⁕ Nila dan Anak Lelaki Tak Kasat Mata ⁕

42 8 12
                                    


Saat pertama kali Nila mencoba menelepon rumah melalui wartel berdinding kuning di seberang sekolah, itulah saat pertama kali Nila mengira ada penghuni tambahan di sana.

"Halo, Mama?"

"Halo?" Anak lelaki yang menjawab memiliki suara ringan. Tidak ada seorang lelaki di rumahnya—setidaknya sebelum jam lima sore—karena Ayah sedang bekerja. Jadi siapa ini?

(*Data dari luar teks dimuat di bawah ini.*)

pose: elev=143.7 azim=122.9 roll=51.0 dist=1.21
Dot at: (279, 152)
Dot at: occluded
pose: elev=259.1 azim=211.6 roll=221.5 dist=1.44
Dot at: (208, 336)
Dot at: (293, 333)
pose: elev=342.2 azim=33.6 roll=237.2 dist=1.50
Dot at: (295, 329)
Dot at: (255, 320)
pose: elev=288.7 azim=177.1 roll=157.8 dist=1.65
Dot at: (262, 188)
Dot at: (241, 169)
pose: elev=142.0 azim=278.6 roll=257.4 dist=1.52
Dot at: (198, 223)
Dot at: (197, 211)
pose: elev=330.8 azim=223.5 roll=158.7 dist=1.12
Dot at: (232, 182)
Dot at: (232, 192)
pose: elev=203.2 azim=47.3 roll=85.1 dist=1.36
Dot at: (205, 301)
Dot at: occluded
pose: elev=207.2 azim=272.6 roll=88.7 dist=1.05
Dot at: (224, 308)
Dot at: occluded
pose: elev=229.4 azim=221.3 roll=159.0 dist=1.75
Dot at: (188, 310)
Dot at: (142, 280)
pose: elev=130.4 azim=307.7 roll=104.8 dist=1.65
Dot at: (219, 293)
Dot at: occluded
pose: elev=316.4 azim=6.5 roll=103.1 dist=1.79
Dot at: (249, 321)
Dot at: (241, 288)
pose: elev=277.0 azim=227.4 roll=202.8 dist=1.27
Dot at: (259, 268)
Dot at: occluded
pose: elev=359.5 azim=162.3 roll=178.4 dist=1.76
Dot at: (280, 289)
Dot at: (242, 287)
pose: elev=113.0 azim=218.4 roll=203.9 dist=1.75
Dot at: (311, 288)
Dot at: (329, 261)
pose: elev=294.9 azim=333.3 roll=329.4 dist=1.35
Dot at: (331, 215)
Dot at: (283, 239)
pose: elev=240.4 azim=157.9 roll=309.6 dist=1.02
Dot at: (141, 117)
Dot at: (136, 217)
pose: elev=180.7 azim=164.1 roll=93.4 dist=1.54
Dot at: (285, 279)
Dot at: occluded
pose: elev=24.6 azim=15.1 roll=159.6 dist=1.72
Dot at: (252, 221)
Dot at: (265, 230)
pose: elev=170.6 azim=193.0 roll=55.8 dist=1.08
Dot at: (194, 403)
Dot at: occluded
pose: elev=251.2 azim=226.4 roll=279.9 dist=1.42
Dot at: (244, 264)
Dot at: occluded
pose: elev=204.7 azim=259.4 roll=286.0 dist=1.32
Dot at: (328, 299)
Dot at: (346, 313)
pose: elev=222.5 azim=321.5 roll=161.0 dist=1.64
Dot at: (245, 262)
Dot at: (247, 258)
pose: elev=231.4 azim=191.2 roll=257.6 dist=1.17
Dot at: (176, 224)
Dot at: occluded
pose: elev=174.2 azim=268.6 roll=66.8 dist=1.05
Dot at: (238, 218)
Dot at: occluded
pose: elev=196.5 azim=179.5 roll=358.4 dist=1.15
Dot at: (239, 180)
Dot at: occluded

Nila masih berusia tujuh tahun saat itu. Mungkin sekitar kelas dua, sebelum muncul peraturan usia minimal agar diterima di sekolah dasar. Di usia gencar-gencarnya dicemooh guru karena tak bisa menghapal perkalian selain lima kali lima, ia tidak paham konsep salah sambung. Ia lebih percaya kalau yang menjawab teleponnya adalah anak lelaki kasat mata yang suka muncul menjelang magrib di halaman rumah.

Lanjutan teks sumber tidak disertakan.